I don't know whether to call the data dynamic or inconsistent. But I need to create profile pages for people generated from xml or json. The challenge is in the data the is returned. The data is bibliographical data about a person, and the APIs that are returning it are old, 11 years old. They need revisiting.

the data can look something like this

    <person>
         <personalinfo>
              //Always the same......
         </personalinfo>
         <categories>
             <publications>
                 <item> //<---The issues lie inside here.
                      <authors>
                      </authors>
                      <publications>
                      </publications>
                 </item>
             </publications>
         </categories>
    </person>

The issue lies with the categories and item information. A new category can be added at any time and be called anything. Also an item can have any fields and those fields can have any name and be added at any time.
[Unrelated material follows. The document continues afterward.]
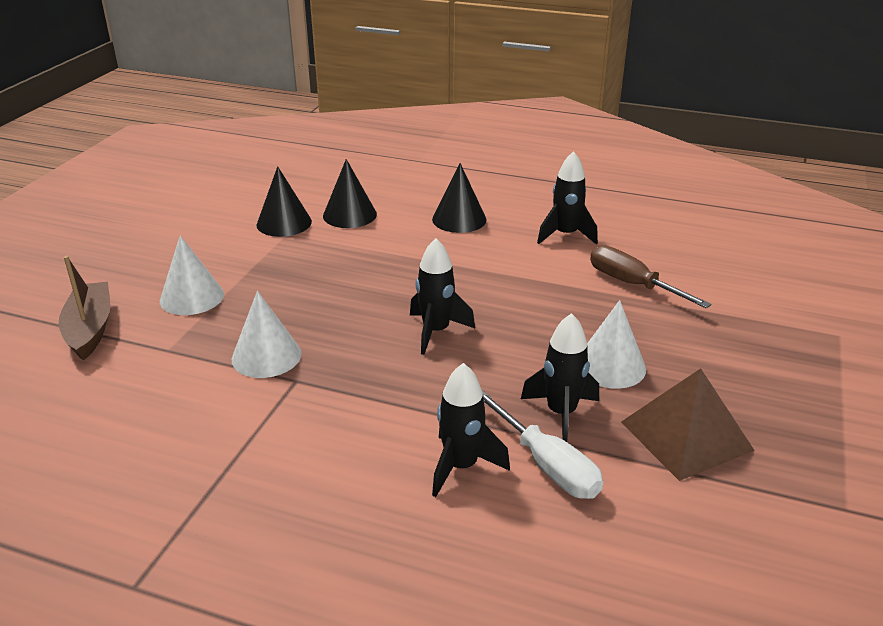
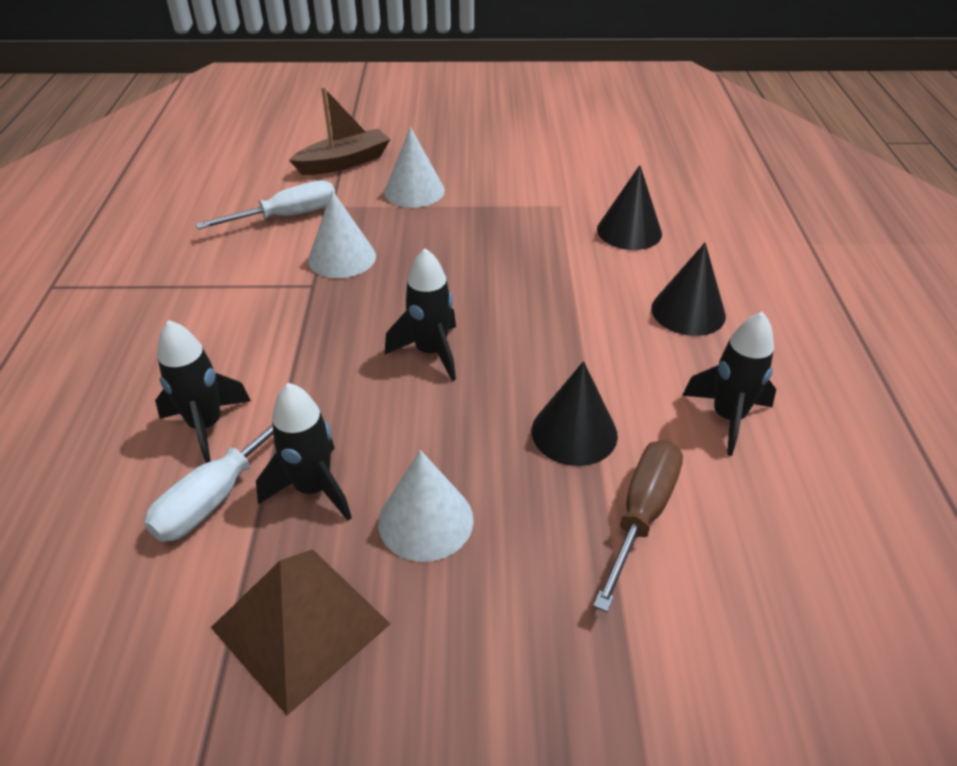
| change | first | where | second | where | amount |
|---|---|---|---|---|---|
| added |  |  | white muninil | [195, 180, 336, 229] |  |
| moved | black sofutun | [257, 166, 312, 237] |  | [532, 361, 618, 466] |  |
Essentially I don't know what I am getting back. On top of that there is no token returned giving any hints about displaying the information nor is there any format requirements on data that is entered into the feed that these APIs are returning.

I know that these APIs need updating but that isn't on the table right now. I just got a deadline pushed forward 2 weeks and need to have profile pages done very soon.

Are there any good tools that can handle this mess of information? Does anyone have any suggestions for getting this done quickly. This is going to be an iterative project I imagine so whatever I use is most likely going to be an interim solution. The data returned can be json, but it keeps the same structure.

The site I am making these pages for is an .net MVC site. I'm using razor for everything else, but I think for this particular page there may be a better approach.

The concern I have isn't in parsing of the data. I know you can use dynamic objects with many libraries. The concern is formatting the data once I have it. There are no good identifiers or tokens to use to step through data formatting it. With these dynamic objects is there a good way to format them before passing the model to a view, or Am I going to have to write a huge xsl sheet for handling all possible cases. There are 2000+ different fields that items can have and more could be added so I don't want to do it that way.

Formatting is an issue because they want stuff like authors to be formatted differently based on category APA vs MLA stuff like that as well date formats and phone/ mail formats to differ based on category. The problem orginates from the APIs which I can't fix now, not my project nor are they listening to me. When the the data structure for the backend of the APIs was set up they wanted to allow for any data which is good, but they didn't set up and structured guidelines for formatting or creating new fields.

So publication may have authors while poems may have author and articles may have AUTHORS. Date in one category my be date or startdate or enddate or birthday. I realize there isn't a very elegant solution to this without fixing the root cause was just hoping someone had some advice for a quick easy interim solution until the APIs can be tackled right. Also they want me to reorder fields in some spots not based on category but based on adjacent fields.

Best Answer

Your going to have to write a lot of custom formatters. As a example, he's some solutions for formatting phone numbers:

https://stackoverflow.com/questions/188510/how-to-format-a-string-as-a-telephone-number-in-c-sharp

As you can see, lots of variations on a theme.

You might try a factory approach where where you pass a type and a category and it returns a formatter. All formatters inherit from an interface like IFormat. Some examples:

var formatter = FormatFactory.Create(FormatType.Telephone, "CategoryX");
var formattedString = formatter.Format(phoneNumberFromJsonString);

var formatter = FormatFactory.Create(FormatType.Author, "APA");
var formattedString = formatter.Format(AuthorFromJsonString);

At least you would be able to keep the format logic focused instead of having a single formatter trying to handle all the scenarios.